В штабе Дома Советов находились многочисленные радиоперехваты, смысл которых сводился к одному: «Живых не брать!» И этому принципу следовали…
Сержант-десантник Алексей Волков честно признался: «Мы «Белый дом» взяли, подожгли его… У нас был вообще приказ: с лица земли его стереть».
Парламент молотили из танков нещадно, не только осколочно-фугасными снарядами… БТРы стреляли из крупнокалиберных пулеметов (калибр – 12,7 мм). БМП-1 били из пушек «Гром» (калибр – 75 мм). БМП-2 оснащены вообще скорострельными авиационными пушками (калибр – 30 мм). Офицер МВД сказал, что снарядов никто не жалел. Потому никто и не знает, сколько по Дому Советов было выпущено снарядов и израсходовано патронов.
Известно одно: Руцкой и Ачалов приказали огонь не открывать… Только в случае реального проникновения противника в здание, когда жизни ополченцев угрожала бы опасность.
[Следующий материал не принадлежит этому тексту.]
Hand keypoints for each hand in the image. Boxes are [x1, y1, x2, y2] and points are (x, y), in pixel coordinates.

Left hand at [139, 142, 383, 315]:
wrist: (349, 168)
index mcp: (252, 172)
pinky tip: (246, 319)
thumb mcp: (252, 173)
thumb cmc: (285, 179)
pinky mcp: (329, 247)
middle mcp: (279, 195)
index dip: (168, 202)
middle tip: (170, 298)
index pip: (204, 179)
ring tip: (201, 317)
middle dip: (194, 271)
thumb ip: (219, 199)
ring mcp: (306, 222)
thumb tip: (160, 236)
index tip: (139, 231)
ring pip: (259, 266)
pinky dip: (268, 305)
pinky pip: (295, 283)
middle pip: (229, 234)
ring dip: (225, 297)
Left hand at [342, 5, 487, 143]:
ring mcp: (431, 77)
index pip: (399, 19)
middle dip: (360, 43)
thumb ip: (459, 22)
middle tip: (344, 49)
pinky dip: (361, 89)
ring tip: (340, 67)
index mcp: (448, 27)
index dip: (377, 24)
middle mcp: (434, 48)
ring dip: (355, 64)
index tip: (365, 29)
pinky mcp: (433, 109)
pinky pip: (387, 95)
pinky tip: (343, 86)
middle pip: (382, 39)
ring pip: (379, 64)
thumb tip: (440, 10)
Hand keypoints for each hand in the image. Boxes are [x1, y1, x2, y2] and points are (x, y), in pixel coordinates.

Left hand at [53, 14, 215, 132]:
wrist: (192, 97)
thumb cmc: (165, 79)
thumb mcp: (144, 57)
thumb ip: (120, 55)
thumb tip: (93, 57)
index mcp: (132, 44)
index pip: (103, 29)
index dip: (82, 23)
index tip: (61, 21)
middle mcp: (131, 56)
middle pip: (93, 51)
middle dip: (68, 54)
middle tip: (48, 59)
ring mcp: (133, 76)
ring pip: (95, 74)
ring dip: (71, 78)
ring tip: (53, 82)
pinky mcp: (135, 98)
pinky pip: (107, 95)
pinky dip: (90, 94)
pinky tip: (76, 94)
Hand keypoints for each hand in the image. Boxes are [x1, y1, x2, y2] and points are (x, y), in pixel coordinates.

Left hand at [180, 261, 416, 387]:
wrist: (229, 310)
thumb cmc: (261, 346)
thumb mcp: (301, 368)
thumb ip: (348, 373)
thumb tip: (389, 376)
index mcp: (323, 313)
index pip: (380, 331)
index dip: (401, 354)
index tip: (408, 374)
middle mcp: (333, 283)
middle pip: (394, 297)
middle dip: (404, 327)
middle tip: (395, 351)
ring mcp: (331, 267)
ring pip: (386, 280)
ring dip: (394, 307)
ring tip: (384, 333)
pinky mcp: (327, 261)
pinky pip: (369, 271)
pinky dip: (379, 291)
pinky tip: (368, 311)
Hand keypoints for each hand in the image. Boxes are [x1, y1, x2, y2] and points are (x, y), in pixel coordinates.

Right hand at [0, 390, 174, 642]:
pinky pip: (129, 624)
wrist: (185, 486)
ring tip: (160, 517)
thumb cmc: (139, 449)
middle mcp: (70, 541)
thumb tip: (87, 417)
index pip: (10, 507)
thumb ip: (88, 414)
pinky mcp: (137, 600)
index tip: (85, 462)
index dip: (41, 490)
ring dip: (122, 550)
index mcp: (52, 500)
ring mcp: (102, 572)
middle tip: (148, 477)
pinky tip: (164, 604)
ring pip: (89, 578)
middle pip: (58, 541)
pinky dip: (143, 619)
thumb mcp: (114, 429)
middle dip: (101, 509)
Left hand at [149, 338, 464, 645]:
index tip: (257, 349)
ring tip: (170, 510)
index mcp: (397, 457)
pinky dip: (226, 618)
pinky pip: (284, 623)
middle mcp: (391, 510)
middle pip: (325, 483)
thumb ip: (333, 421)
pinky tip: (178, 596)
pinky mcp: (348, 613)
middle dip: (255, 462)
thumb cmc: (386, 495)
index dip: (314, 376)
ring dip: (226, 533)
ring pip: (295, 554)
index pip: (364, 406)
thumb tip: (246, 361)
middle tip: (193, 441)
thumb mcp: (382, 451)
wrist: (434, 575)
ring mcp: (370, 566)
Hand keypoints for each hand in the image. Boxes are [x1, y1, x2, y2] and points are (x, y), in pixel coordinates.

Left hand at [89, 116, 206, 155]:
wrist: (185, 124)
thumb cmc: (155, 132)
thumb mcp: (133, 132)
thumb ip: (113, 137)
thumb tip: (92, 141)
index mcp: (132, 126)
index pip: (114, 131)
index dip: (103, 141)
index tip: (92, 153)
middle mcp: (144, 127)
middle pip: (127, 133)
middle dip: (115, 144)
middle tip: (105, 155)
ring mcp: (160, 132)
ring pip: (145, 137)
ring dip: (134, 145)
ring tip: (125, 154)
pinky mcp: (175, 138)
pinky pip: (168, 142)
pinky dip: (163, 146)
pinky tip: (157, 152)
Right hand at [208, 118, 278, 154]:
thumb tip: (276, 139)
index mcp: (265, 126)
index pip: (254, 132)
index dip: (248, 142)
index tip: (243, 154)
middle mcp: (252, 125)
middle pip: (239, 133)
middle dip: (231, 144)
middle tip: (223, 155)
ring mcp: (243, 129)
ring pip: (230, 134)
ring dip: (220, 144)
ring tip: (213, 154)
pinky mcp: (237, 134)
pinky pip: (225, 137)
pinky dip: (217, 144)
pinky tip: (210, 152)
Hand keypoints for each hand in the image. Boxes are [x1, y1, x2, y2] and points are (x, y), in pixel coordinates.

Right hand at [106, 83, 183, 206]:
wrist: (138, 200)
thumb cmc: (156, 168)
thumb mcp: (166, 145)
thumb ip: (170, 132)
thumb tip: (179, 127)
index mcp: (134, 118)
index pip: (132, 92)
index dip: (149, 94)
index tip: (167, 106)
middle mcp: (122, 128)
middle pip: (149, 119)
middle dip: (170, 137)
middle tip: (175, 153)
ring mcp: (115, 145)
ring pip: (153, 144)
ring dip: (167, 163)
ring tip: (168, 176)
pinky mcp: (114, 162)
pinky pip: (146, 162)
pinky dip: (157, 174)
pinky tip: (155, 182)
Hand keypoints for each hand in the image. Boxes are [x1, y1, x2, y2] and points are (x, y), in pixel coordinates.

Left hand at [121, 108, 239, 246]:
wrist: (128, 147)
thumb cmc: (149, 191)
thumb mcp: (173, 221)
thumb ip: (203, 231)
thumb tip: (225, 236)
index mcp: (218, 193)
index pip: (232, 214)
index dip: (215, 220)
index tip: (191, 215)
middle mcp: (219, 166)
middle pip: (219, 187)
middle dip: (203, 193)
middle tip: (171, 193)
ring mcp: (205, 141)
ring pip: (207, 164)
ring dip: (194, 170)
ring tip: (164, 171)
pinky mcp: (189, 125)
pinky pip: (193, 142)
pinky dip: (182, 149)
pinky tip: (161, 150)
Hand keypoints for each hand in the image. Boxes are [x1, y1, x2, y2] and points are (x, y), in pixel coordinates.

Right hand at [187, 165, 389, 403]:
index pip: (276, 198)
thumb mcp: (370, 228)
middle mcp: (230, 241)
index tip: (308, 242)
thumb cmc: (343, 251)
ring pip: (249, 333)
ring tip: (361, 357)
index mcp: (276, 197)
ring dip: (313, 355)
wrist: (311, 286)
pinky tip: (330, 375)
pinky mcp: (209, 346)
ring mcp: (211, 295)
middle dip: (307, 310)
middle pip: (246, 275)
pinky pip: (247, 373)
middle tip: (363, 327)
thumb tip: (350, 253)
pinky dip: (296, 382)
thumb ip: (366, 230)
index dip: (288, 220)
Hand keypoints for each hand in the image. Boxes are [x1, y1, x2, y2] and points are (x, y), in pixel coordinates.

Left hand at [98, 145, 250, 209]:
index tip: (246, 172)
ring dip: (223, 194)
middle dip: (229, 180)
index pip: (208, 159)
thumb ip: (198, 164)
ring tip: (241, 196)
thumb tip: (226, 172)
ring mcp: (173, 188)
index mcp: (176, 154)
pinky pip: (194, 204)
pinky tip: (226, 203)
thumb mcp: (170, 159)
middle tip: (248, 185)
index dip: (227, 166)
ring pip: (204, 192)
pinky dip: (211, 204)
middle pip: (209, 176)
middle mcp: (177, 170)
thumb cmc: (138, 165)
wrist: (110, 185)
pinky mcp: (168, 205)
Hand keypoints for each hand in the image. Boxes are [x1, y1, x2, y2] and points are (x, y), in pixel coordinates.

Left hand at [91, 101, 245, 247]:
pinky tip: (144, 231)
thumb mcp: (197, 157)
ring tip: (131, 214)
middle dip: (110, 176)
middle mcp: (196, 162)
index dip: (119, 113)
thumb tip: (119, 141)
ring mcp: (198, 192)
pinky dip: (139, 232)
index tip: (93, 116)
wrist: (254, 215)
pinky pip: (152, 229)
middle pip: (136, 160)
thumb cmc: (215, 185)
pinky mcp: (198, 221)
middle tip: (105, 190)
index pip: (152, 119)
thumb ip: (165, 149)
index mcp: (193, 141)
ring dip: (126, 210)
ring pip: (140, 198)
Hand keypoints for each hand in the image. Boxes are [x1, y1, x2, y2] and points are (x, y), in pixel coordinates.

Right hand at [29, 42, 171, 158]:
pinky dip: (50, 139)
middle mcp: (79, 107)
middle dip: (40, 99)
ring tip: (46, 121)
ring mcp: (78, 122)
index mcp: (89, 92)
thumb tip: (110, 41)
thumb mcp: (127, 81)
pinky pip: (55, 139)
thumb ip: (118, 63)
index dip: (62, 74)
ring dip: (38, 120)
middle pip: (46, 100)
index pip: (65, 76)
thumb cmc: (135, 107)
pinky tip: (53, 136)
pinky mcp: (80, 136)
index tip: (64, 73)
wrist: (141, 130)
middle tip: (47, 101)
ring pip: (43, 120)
Приказ был выполнен. И это обеспечило ополченцам возможность вести переговоры, сохранить жизнь женщинам и детям. Если бы Руцкой принял бой и открыл огонь, то Дом Советов точно был бы стерт с лица земли и из него никто бы не вышел живым. Пусть живым удалось выйти не всем, но удалось все-таки избежать геноцида, и парламент вместе со своими защитниками, хочет кто-то этого или нет, конституционный и гражданский долг выполнил.